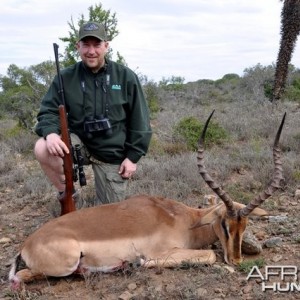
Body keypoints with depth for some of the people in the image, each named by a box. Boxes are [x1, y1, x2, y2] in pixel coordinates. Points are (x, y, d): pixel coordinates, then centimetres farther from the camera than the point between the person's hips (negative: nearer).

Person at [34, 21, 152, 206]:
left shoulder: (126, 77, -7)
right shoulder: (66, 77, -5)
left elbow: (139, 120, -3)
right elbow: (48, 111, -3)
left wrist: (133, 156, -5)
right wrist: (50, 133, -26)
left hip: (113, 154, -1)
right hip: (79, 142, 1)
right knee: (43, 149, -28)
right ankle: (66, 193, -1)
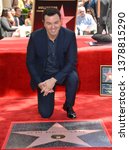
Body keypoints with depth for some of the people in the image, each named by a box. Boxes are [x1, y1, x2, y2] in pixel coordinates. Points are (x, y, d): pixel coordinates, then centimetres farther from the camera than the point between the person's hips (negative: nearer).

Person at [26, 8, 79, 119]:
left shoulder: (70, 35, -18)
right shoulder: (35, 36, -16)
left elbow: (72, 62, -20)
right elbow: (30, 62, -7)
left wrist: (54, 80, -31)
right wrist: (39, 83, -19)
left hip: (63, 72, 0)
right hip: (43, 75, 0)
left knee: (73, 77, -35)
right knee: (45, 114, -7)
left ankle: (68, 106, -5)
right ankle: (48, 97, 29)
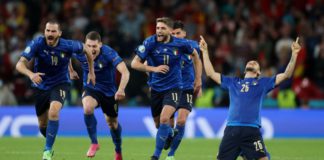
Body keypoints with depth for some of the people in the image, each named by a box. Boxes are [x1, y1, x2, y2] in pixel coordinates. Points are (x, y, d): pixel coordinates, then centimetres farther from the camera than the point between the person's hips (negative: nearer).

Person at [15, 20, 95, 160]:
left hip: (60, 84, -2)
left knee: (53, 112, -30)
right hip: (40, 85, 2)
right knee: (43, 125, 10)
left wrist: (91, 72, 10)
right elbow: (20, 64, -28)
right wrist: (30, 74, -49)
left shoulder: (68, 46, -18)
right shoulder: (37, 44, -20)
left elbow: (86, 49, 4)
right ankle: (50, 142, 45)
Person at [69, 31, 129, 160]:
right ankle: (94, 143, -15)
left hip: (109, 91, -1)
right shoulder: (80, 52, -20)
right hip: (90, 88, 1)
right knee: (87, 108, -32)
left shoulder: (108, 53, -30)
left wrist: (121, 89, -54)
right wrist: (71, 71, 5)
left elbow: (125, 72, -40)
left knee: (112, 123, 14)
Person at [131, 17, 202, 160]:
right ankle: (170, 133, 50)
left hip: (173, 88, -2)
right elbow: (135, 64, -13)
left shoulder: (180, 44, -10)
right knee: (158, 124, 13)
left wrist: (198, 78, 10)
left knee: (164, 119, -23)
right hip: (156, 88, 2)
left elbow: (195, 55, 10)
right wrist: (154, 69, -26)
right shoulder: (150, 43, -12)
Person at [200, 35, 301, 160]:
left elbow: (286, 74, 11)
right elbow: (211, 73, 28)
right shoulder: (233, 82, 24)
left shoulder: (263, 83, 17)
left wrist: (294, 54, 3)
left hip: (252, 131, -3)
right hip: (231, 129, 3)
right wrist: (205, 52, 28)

#### [About this task]
Output the full listing verbatim, but drop the images.

#### [Your response]
Body keypoints with depth for some of the people in the image, each named by a box. Boxes are [x1, y1, x2, y2] in pixel coordinates. Points are (x, y, d): pixel coordinates, then centimetres farther from the camera than the point between the person's hips (negative: nearer).

Person at [34, 21, 152, 206]:
left shoulder: (126, 77, -7)
right shoulder: (66, 77, -5)
left elbow: (139, 120, -3)
right elbow: (48, 111, -3)
left wrist: (133, 156, -5)
right wrist: (50, 133, -26)
left hip: (113, 154, -1)
right hip: (79, 142, 1)
right knee: (43, 149, -28)
right ankle: (66, 193, -1)
Body keypoints with depth for some of the people in the image, each named by a box. Boxes are [x1, y1, x2, y2] in pixel coordinates. Points are (x, y, d): pixel coordinates, then centimetres farther from the camera than the point between the person's hips (negative: nearer).

Person at [26, 8, 79, 119]:
left shoulder: (70, 35, -18)
right shoulder: (35, 36, -16)
left elbow: (72, 62, -20)
right elbow: (30, 62, -7)
left wrist: (54, 80, -31)
right wrist: (39, 83, -19)
left hip: (63, 72, 0)
right hip: (43, 75, 0)
left knee: (73, 77, -35)
right knee: (45, 114, -7)
left ankle: (68, 106, -5)
right ankle: (48, 97, 29)
Body keypoints with depth for some of the people in the image, each named by a box. Boxes are [x1, y1, x2, y2] in pixel coordinates. Points are (x, y, d): pixel coordinates, then centimetres farther from the camera than the point between the person's hips (negative: nearer).

Person at [15, 20, 95, 160]:
left hip: (60, 84, -2)
left knee: (53, 112, -30)
right hip: (40, 85, 2)
right knee: (43, 125, 10)
left wrist: (91, 72, 10)
right elbow: (20, 64, -28)
right wrist: (30, 74, -49)
left shoulder: (68, 46, -18)
right shoulder: (37, 44, -20)
left elbow: (86, 49, 4)
right ankle: (50, 142, 45)
Person at [69, 31, 129, 160]:
right ankle: (94, 143, -15)
left hip: (109, 91, -1)
right shoulder: (80, 52, -20)
right hip: (90, 88, 1)
right knee: (87, 108, -32)
left shoulder: (108, 53, -30)
left wrist: (121, 89, -54)
right wrist: (71, 71, 5)
left elbow: (125, 72, -40)
left knee: (112, 123, 14)
Person at [131, 17, 202, 160]:
right ankle: (170, 133, 50)
left hip: (173, 88, -2)
right elbow: (135, 64, -13)
left shoulder: (180, 44, -10)
right knee: (158, 124, 13)
left wrist: (198, 78, 10)
left knee: (164, 119, -23)
right hip: (156, 88, 2)
left elbow: (195, 55, 10)
right wrist: (154, 69, -26)
right shoulder: (150, 43, -12)
Person at [200, 35, 301, 160]:
left elbow: (286, 74, 11)
right elbow: (211, 73, 28)
right shoulder: (233, 82, 24)
left shoulder: (263, 83, 17)
left wrist: (294, 54, 3)
left hip: (252, 131, -3)
right hip: (231, 129, 3)
right wrist: (205, 52, 28)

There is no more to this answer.